Financial problems in eastern Libya are aggravating a national cash shortage. Debts believed to be in the tens of billions of dollars, are causing local banks to suffer, according to Reuters news agency.
Once one of the richest countries in Africa thanks to oil exports, Libya has crumbled since its 2011 uprising. It is now divided between two rival governments, and institutions on the either side of the country.
The war between the Tripoli-based Government of National Accord (GNA), and Khalifa Haftar’s eastern-based Libyan National Army (LNA), has intensified in recent years. This has caused the country’s economic problems to also grow. The difficult living conditions – including daily power cuts and fuel shortages – have prompted protests in both western and eastern Libya in recent weeks, thus adding to the political pressures faced by both sides of the conflict.
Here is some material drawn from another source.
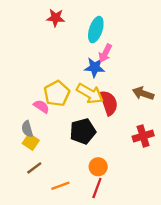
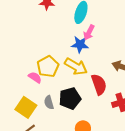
red semicircle: (109, 103) -> (99, 84), moved
gray semicircle: (27, 129) -> (49, 102), moved
yellow square: (31, 142) -> (26, 107), size x1.5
A blockade of oil exports by the LNA since January was lifted last month, and revenue is gradually starting to flow back into the country. However, this blockade has cost Libya more than $10 billion in lost income. Oil receipts are paid into the Tripoli-based Central Bank of Libya (CBL), which then pays salaries of most state employees, including in areas held by the LNA.
People often use cheques instead of cash, but these tend to bounce as banks try to control their own cashflows. One man who tried to buy land worth 30,000 dinars, was told by the bank he would have to make three separate payments over a longer period, instead of paying it all at once. Cheques in dollars can also be exchanged in eastern Libya for different values. This depends on which bank has issued them. “We got to the point where banks are unable to provide funds, and this reflects on the prices of goods where there are shortages,” said Asam Al-Abairesh, the head of the payments department of the eastern CBL.
Both the western and eastern CBLs are now subject to an international audit under the United Nations. This is with the eventual aim of reunifying Libya’s institutions.